TO DO: From the first line of the entries below through the line holding "Figure 7. Comparison", write out every line exactly, please, and leave out the pictures.

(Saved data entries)
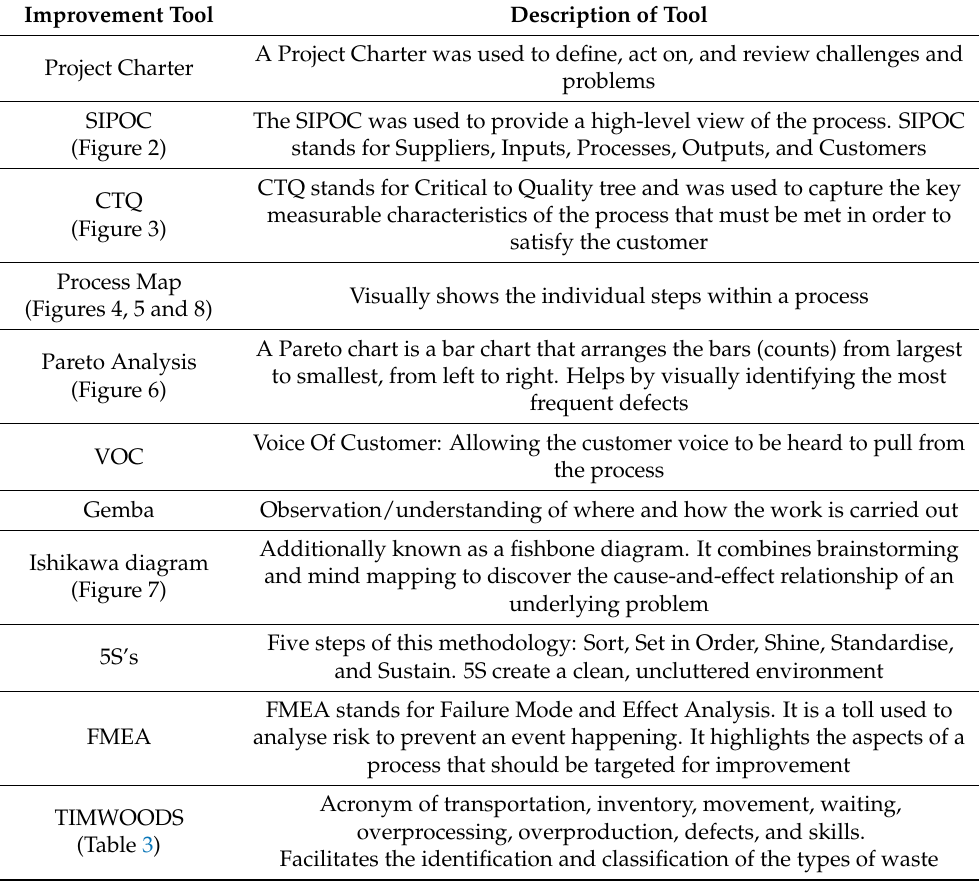
Acronym of transportation, inventory, movement, waiting, overprocessing, overproduction, defects, and skills. Facilitates the identification and classification of the types of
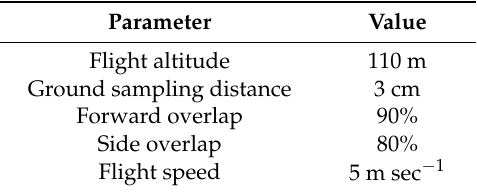
Table 2. Summary of the image acquisition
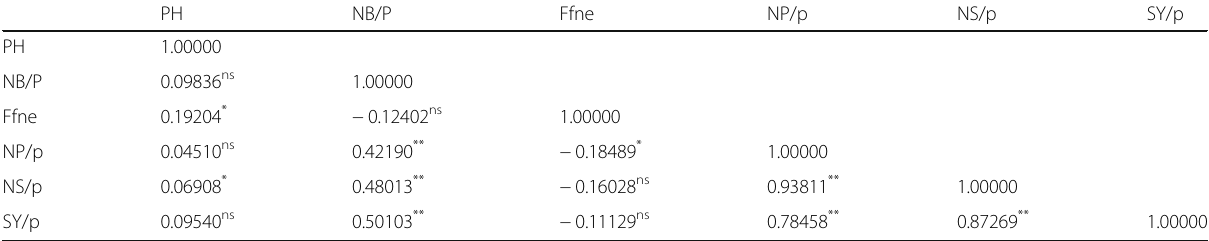
Table 4 Correlation coefficients of the calculated agronomic traits of 18 faba bean genotypes grown over two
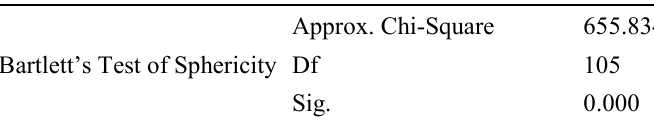
Table 6. KMO and Bartlett's Test for Ways of Improving Productivity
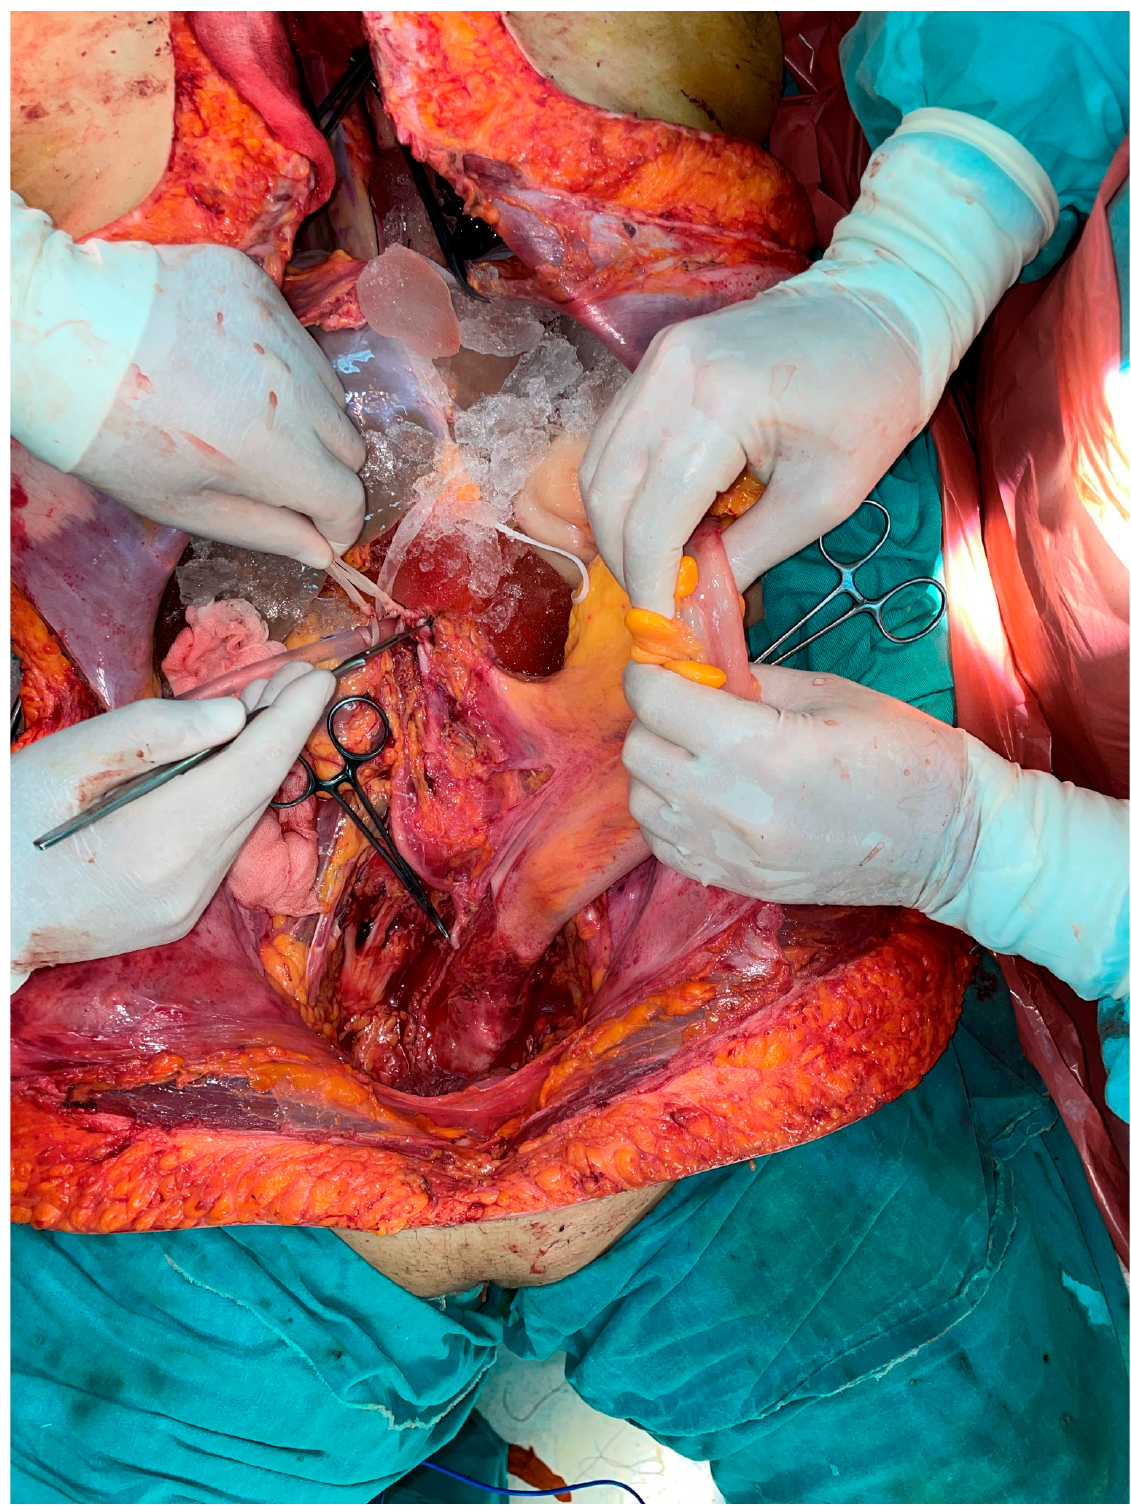
Figure 4. Situs after removal of uterine graft from donor. The deep pelvic structures are visible.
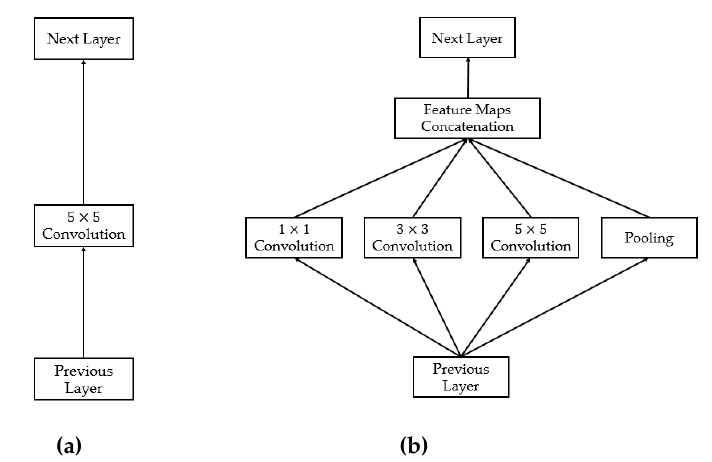
Figure 7. Comparison between: (a) the conventional convolution block versus (b) the naïve inception block.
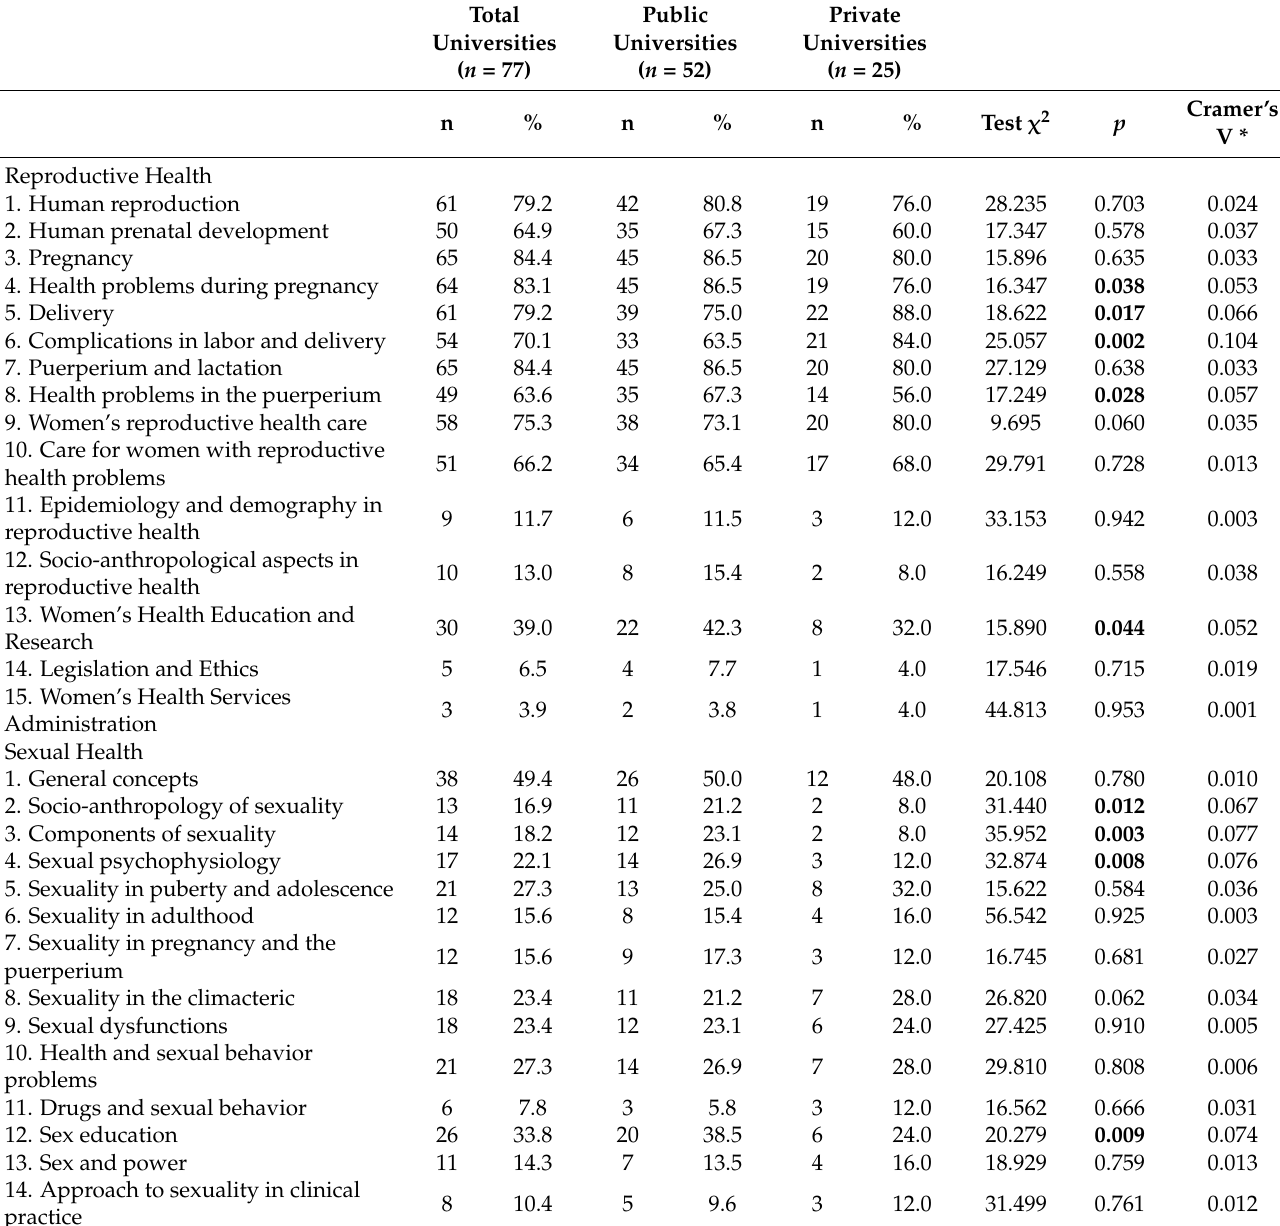
Table 1. Contents of the teaching guides of the Sexual and Reproductive Health subject in the undergraduate nursing curricula of the Spanish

SOLVED PROBLEM:
Acronym of transportation, inventory, movement, waiting, overprocessing, overproduction, defects, and skills. Facilitates the identification and classification of the types of
Table 2. Summary of the image acquisition
Table 4 Correlation coefficients of the calculated agronomic traits of 18 faba bean genotypes grown over two
Table 6. KMO and Bartlett's Test for Ways of Improving Productivity
Figure 4. Situs after removal of uterine graft from donor. The deep pelvic structures are visible.
Figure 7. Comparison between: (a) the conventional convolution block versus (b) the naïve inception block.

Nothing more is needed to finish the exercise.